**Activity**
Quote the listing lines starting at the one containing "puedes colocar cajas a distintas alturas p" and ending at the one containing "un contraste entre", both included.

(Extracted page text data)
- Opening Delimiter -

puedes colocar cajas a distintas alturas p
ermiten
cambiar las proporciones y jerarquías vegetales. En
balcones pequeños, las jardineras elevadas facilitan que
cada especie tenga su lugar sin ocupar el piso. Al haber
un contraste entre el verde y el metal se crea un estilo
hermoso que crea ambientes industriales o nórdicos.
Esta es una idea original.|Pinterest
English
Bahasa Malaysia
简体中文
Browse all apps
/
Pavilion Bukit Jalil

- Closing Delimiter -
- Opening Delimiter -

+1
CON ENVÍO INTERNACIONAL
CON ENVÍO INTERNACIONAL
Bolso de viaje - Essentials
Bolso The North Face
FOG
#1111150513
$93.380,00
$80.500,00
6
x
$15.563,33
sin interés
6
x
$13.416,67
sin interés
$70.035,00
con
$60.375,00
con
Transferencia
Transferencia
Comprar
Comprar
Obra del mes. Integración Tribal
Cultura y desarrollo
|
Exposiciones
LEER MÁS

- Closing Delimiter -
- Opening Delimiter -

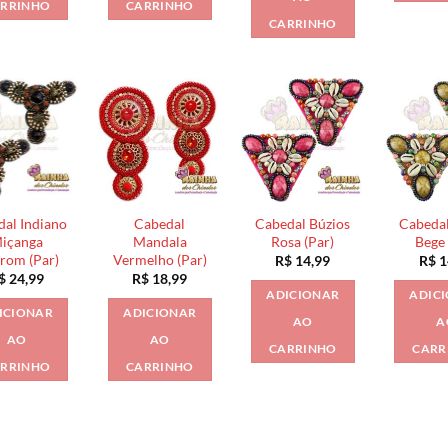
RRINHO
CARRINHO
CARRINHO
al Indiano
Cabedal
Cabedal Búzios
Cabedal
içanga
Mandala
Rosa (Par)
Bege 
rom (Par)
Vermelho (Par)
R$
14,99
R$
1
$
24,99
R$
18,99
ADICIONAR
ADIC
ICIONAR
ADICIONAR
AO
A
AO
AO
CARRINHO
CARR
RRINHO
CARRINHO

- Closing Delimiter -

**Answer to this problem**
puedes colocar cajas a distintas alturas p
ermiten
cambiar las proporciones y jerarquías vegetales. En
balcones pequeños, las jardineras elevadas facilitan que
cada especie tenga su lugar sin ocupar el piso. Al haber
un contraste entre el verde y el metal se crea un estilo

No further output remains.